A possible progenitor for the Sandberg's use of the phrase is from interactive television, which has for at least 15 years been describing the difference between 'lean back' and 'lean forward' to denote the difference between TV and the Internet.

That might explain the Ngram takeoff in 1965 (with lean forward leading the pack).

Is lean out paired with lean in? Most likely, seeing the above.

  • 1
    I take this an example of professional dissection and diagnosis only available from this site. Commented Aug 9, 2014 at 7:21
  • 'Lean in' is a physical activity, and did not have the metaphorical meaning that Sandberg gave it before her book (at least not to my knowledge).

  • 'lean out' is also physical. It is a pair with 'lean in' grammatically, but Mayer is using it in a jocular fashion. The metaphorical meaning of 'lean in' is so new that a parallel metaphorical meaning for 'lean out' needs to ride on its coattails.
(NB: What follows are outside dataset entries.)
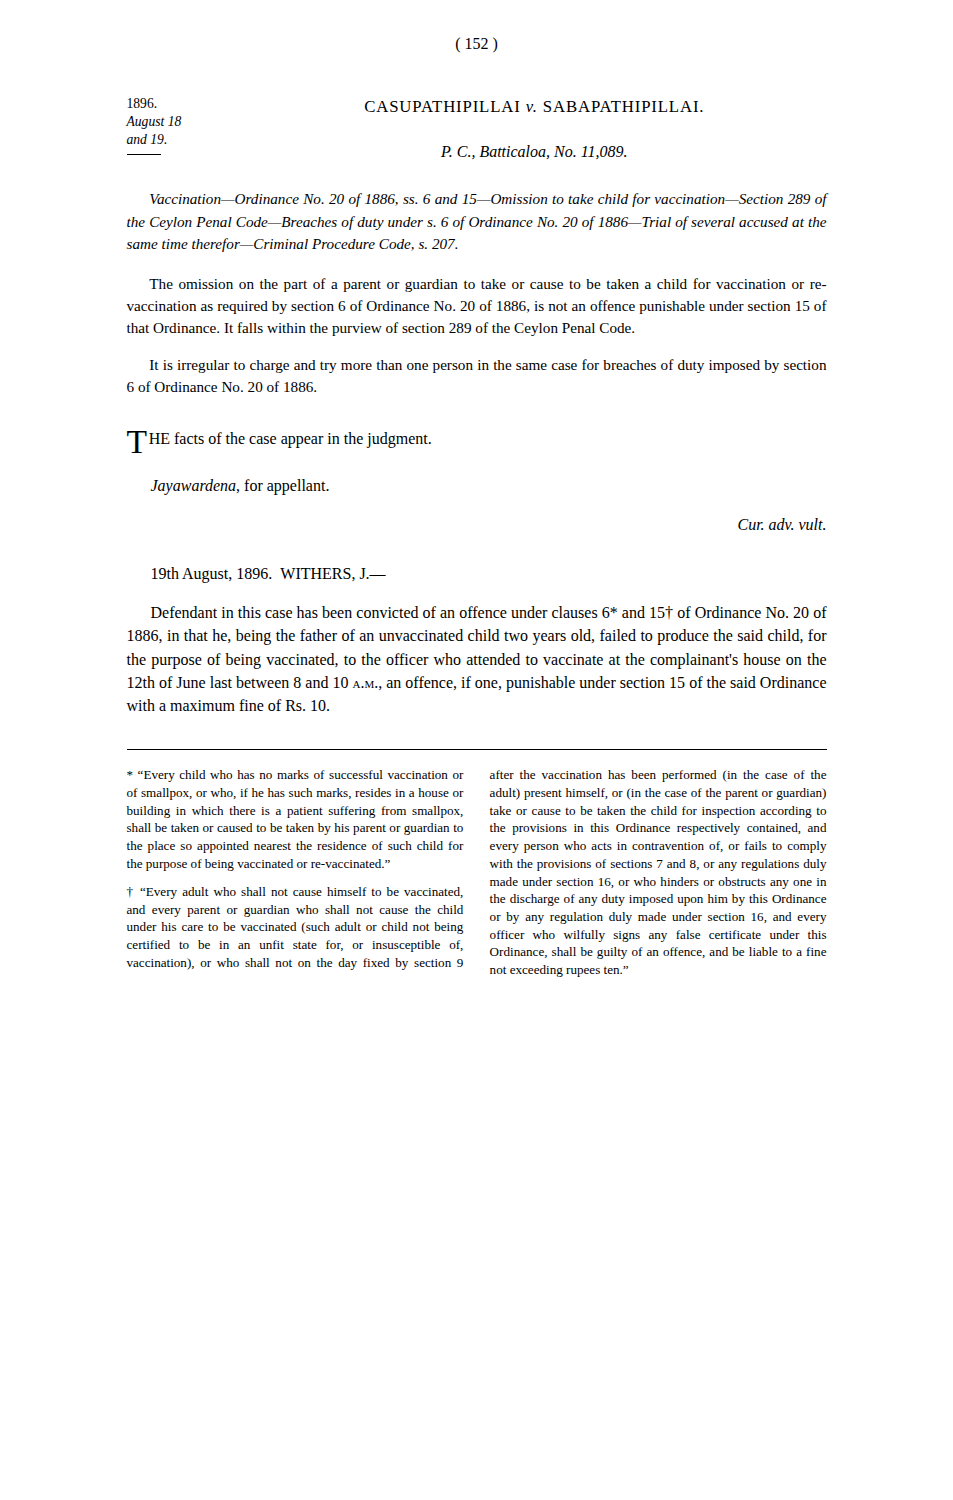( 152 )
1896.
August 18
and 19.
CASUPATHIPILLAI v. SABAPATHIPILLAI.
P. C., Batticaloa, No. 11,089.
Vaccination—Ordinance No. 20 of 1886, ss. 6 and 15—Omission to take child for vaccination—Section 289 of the Ceylon Penal Code—Breaches of duty under s. 6 of Ordinance No. 20 of 1886—Trial of several accused at the same time therefor—Criminal Procedure Code, s. 207.
The omission on the part of a parent or guardian to take or cause to be taken a child for vaccination or re-vaccination as required by section 6 of Ordinance No. 20 of 1886, is not an offence punishable under section 15 of that Ordinance. It falls within the purview of section 289 of the Ceylon Penal Code.
It is irregular to charge and try more than one person in the same case for breaches of duty imposed by section 6 of Ordinance No. 20 of 1886.
THE facts of the case appear in the judgment.
Jayawardena, for appellant.
Cur. adv. vult.
19th August, 1896. WITHERS, J.—
Defendant in this case has been convicted of an offence under clauses 6* and 15† of Ordinance No. 20 of 1886, in that he, being the father of an unvaccinated child two years old, failed to produce the said child, for the purpose of being vaccinated, to the officer who attended to vaccinate at the complainant's house on the 12th of June last between 8 and 10 a.m., an offence, if one, punishable under section 15 of the said Ordinance with a maximum fine of Rs. 10.
* “Every child who has no marks of successful vaccination or of smallpox, or who, if he has such marks, resides in a house or building in which there is a patient suffering from smallpox, shall be taken or caused to be taken by his parent or guardian to the place so appointed nearest the residence of such child for the purpose of being vaccinated or re-vaccinated.”
† “Every adult who shall not cause himself to be vaccinated, and every parent or guardian who shall not cause the child under his care to be vaccinated (such adult or child not being certified to be in an unfit state for, or insusceptible of, vaccination), or who shall not on the day fixed by section 9 after the vaccination has been performed (in the case of the adult) present himself, or (in the case of the parent or guardian) take or cause to be taken the child for inspection according to the provisions in this Ordinance respectively contained, and every person who acts in contravention of, or fails to comply with the provisions of sections 7 and 8, or any regulations duly made under section 16, or who hinders or obstructs any one in the discharge of any duty imposed upon him by this Ordinance or by any regulation duly made under section 16, and every officer who wilfully signs any false certificate under this Ordinance, shall be guilty of an offence, and be liable to a fine not exceeding rupees ten.”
That is to say that, even in the appropriate context of not wanting to stand up for oneself, if you used 'lean out' by itself with no mention of 'lean in', it would be hard to understand, people wouldn't get the idea.


It's a bit shocking to me that none of the major explanations that come up when you search for this expression online make any reference to what I think should be the primary scenario that comes to mind when you interpret this as a business-world expression:

Obviously to me, the translation that was made of "leaning in" to make it about (women's) success in office jobs references the scenario where the people with the real power (i.e. men in various managerial positions) are having a meeting where those with less power are not invited, and someone from outside the circle who wishes to assert themselves will either briefly open the door and lean into the meeting room to provide a last-minute update that just so happens to (also) be their personal pitch or contribution to the discussion, or will lean in over the table and insert short contributions into the discussion while ostensibly just bringing in some documents or other trivia as someone not allotted a seat at the table.

  • That's a good sociological analysis that should be helpful in understanding the term as used in the book. The term has much broader uses (as anongoodnurse showed in her answer).